- Relator(a)
- Ministro Rogerio Schietti Cruz
- Órgão julgador
- Sexta Turma
- Data do julgamento
- 01/12/2020
- Data de publicação
- 10/12/2020
STJ – Acórdão, Rel. Ministro Rogerio Schietti Cruz, Sexta Turma, j. 01/12/2020, p. 10/12/2020
HABEAS CORPUS. POSSE ILEGAL DE ARMA DE FOGO COM NUMERAÇÃO SUPRIMIDA E POSSE IRREGULAR DE ARMA DE FOGO DE USO PERMITIDO. CÁRCERE PREVENTIVO. ART. 312 DO CPP. PERICULUM LIBERTATIS. MEDIDA DESPROPORCIONAL. ADEQUAÇÃO E SUFICIÊNCIA DE CAUTELARES DIVERSAS. ORDEM CONCEDIDA. 1. A prisão preventiva é compatível com a presunção de não culpabilidade do acusado desde que não assuma natureza de antecipação da pena e não decorra, automaticamente, da natureza abstrata do crime ou do ato processual praticado (art. 313, § 2º, CPP).
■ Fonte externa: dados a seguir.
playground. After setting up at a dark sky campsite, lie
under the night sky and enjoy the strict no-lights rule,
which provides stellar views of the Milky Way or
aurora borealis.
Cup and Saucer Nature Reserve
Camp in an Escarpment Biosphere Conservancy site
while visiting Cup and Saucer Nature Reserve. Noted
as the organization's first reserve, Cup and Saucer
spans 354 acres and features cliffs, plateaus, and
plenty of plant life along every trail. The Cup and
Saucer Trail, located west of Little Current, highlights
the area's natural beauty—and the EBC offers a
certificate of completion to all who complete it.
Além disso, a decisão judicial deve apoiar-se em motivos e fundamentos concretos, relativos a fatos novos ou contemporâneos, dos quais se possa extrair o perigo que a liberdade plena do investigado ou réu representa para os meios ou os fins do processo penal (arts. 312 e 315 do CPP). 2. In casu, o Juízo singular pretendeu demonstrar a suposta inevitabilidade da segregação preventiva com referências à gravidade abstrata das infrações penais, a locuções genéricas e a meras conjecturas, divorciadas dos elementos que instruem a hipótese concreta. 3. O discurso judicial estritamente especulativo, carente de efetivo elemento que o justifique, não legitima o cárcere cautelar - sobretudo se o réu é primário, de bons antecedentes (Precedentes). 4. Sem embargo, o fato de uma das pistolas apreendidas com o paciente ser produto de furto, cuja vítima é servidor da segurança pública, revela a indispensabilidade de algum acautelamento da ordem pública, por meios outros, distintos da constrição provisória, que possam, com similar idoneidade e eficácia, satisfazer as exigências cautelares do caso, com carga coativa menor. 5. Ordem concedida, para substituir a prisão preventiva do acusado por providências cautelares previstas no art. 319 do CPP - sem prejuízo do restabelecimento da custódia processual, se sobrevier situação que configure a exigência da cautelar mais severa. (HC n. 597.120/MG, relator Ministro Rogerio Schietti Cruz, Sexta Turma, julgado em 1/12/2020, DJe de 10/12/2020.)